I sometimes wonder how much better a dancer I would have been in school if I’d had an inhaler, instead of the belief that I just wasn’t trying hard enough to breathe.
I also have insomnia and a couple other chronic conditions that I don’t talk about.
My brother’s birthday is coming up. I have feelings about it–but I don’t know what they’re called.
I miss things more than I should.
I don’t just mean Vancouver.
A friend and I spent a few hours today talking about weddings, and while there are certain things that I am dead-set on wanting to have (e.g. outdoor ceremony, specific aisle shape), I really don’t know that I want to be married.
I wish I liked olives.
I want to quit white flour and white sugar. I love animal fats.
I don’t like making plans far in advance.

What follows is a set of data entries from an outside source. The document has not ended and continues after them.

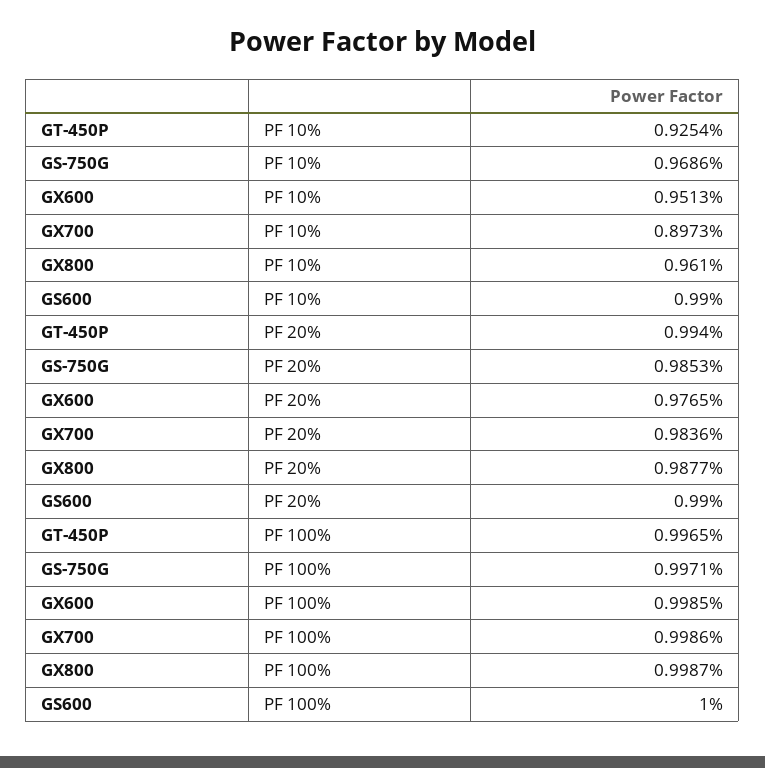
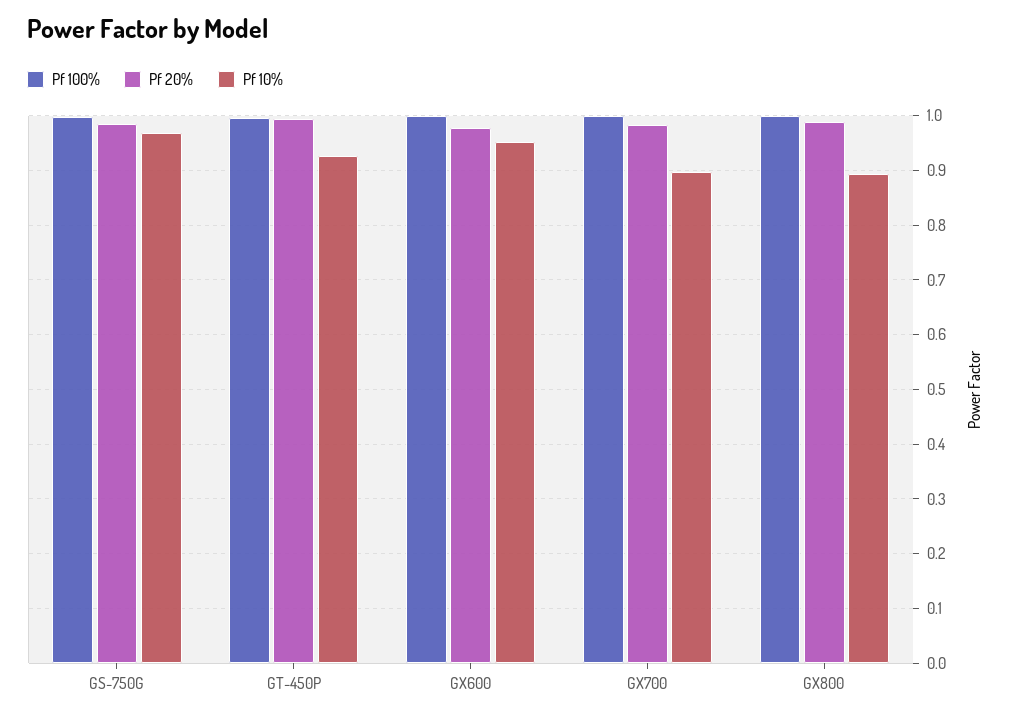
  {
    "PF 10%": {
      "GT-450P": 0.9254,
      "GS-750G": 0.9686,
      "GX600": 0.9513,
      "GX700": 0.8973,
-     "GX800": 0.961,
+     "GX800": 0.9
-     "GS600": 0.99
    },
    "PF 20%": {
      "GT-450P": 0.994,
      "GS-750G": 0.9853,
      "GX600": 0.9765,
      "GX700": 0.9836,
-     "GX800": 0.9877,
+     "GX800": 0.9877
-     "GS600": 0.99
    },
    "PF 100%": {
      "GT-450P": 0.9965,
      "GS-750G": 0.9971,
      "GX600": 0.9985,
      "GX700": 0.9986,
-     "GX800": 0.9987,
+     "GX800": 0.9987
-     "GS600": 1
    }
  }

”The mystery of my missing box prompts a long discussion one night between me, my American friend Maria and her husband, Giulio. Maria thinks that in a civilized society one should be able to rely on such things as the post office delivering one’s mail in a prompt manner, but Guilio begs to differ. He submits that the post office belongs not to man, but to the fates, and that delivery of mail is not something anybody can guarantee. Maria, annoyed, says this is only further evidence of the Protestant-Catholic divide. This divide is best proven, she says, by the fact that Italians- including her own husband- can never make plans for the future, not even a week in advance. If you ask a Protestant from the American Midwest to commit to a dinner date next week, that Protestant, believing she is the captain of her own destiny, will say: ‘Thursday night works fine for me.’ But if you ask a Catholic from Calabria to make the same commitment, he will only shrug, turn his eyes to God, and ask, ‘How can any of us know whether we will be free for dinner next Thursday night, given that everything is in God’s hands and none of us can know our fate?'”
-Eat, Pray, Love
I am Giulio.
I’m a feminist.
I don’t shave my legs.
Those aren’t related. When it comes to my legs, mostly, I forget to do it. Probably because my hair’s not prickly.
If I could have any super power, I’d pick teleportation. Telekinesis would be a close second.
I started writing this to try and make myself sleepy.
I think it worked.
(Even still, I have edited this 5 times to fix spelling mistakes. And I probably will go over it again in the morning.)
**Update** I did not kill it with my mind. I did kill it with a Steve Madden Casual.